- [SET EXERCISE] Reproduce the records word for word, from their first line through the line containing "7: (292, 486)", and leave the pictures out.
------ INFORMATION PROVIDED
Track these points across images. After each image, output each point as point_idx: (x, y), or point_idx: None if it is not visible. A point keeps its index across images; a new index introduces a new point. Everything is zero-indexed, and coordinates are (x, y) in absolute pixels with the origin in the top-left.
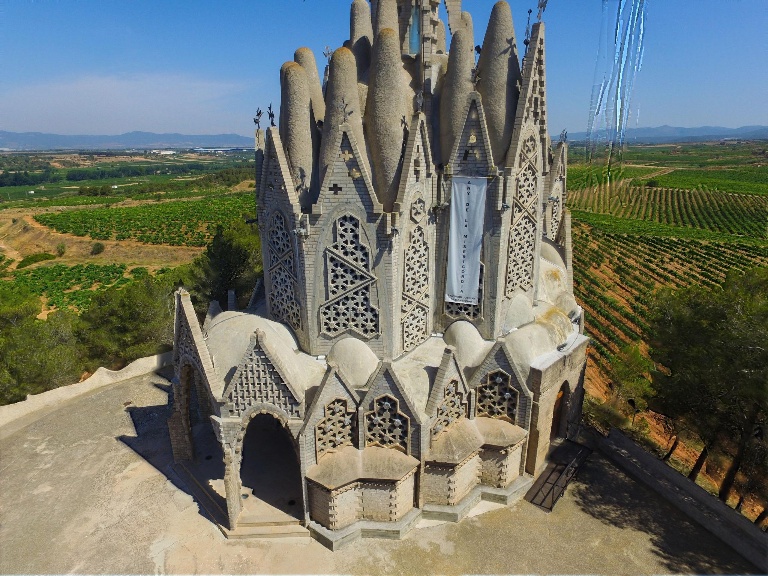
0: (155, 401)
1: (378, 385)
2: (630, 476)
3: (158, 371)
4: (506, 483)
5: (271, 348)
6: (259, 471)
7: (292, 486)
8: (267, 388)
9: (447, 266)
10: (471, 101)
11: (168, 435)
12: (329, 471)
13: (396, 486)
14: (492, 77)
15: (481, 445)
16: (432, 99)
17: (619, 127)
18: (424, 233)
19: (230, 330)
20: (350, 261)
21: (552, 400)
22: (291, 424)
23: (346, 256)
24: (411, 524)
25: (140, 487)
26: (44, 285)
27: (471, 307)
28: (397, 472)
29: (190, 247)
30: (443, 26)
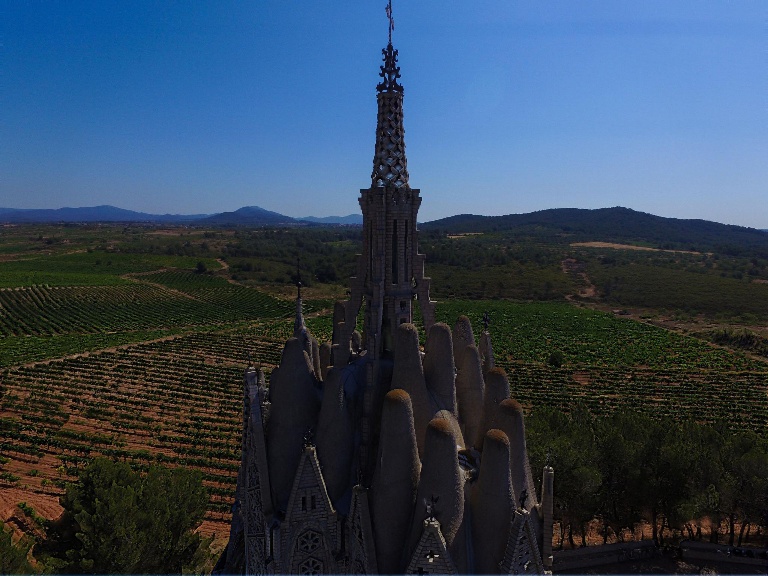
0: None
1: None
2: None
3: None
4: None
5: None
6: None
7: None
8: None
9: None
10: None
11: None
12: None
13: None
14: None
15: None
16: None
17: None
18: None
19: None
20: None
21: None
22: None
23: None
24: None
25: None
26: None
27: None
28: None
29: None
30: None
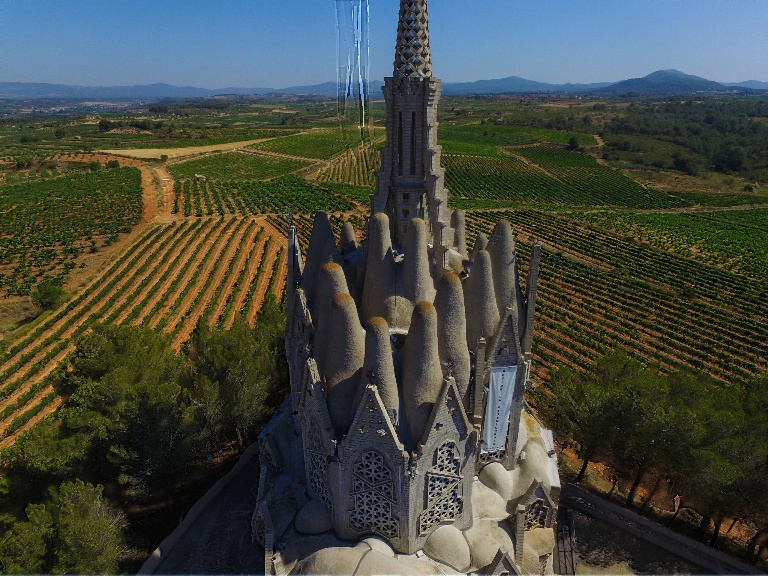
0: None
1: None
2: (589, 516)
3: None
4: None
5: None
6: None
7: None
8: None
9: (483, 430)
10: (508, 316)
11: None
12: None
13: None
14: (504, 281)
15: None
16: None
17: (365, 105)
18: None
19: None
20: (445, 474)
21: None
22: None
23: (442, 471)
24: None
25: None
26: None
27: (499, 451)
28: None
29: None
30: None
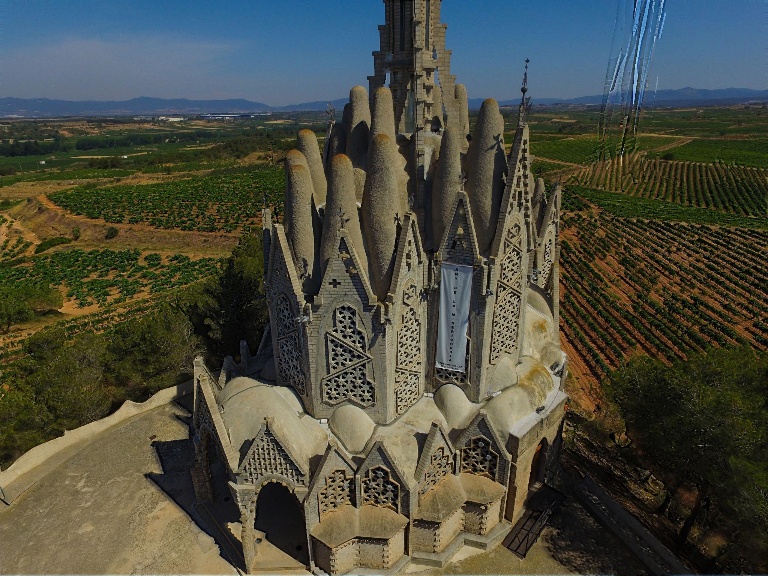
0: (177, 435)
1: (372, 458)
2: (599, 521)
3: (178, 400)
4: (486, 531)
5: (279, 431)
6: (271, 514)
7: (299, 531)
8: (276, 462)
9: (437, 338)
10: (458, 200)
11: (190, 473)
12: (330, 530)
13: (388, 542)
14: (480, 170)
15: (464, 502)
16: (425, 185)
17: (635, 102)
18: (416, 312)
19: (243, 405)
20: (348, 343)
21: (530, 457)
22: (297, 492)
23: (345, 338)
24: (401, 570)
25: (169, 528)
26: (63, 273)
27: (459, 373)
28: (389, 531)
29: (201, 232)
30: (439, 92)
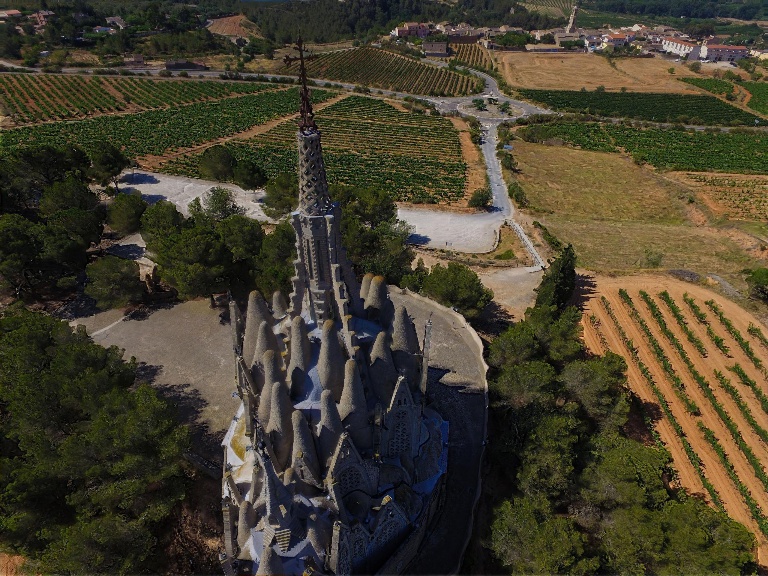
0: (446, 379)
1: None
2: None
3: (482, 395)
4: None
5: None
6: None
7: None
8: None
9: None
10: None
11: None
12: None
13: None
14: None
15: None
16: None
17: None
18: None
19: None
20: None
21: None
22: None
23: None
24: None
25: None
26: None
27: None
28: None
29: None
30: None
------------
- [THE OUTPUT]
Track these points across images. After each image, output each point as point_idx: (x, y), or point_idx: None if it is not visible. A point keeps its index across images; a new index introduces a new point. Everything is zero-indexed, and coordinates are (x, y) in absolute pixels with the origin in the top-left.
0: (155, 401)
1: (378, 385)
2: (630, 476)
3: (158, 371)
4: (506, 483)
5: (271, 348)
6: (259, 471)
7: (292, 486)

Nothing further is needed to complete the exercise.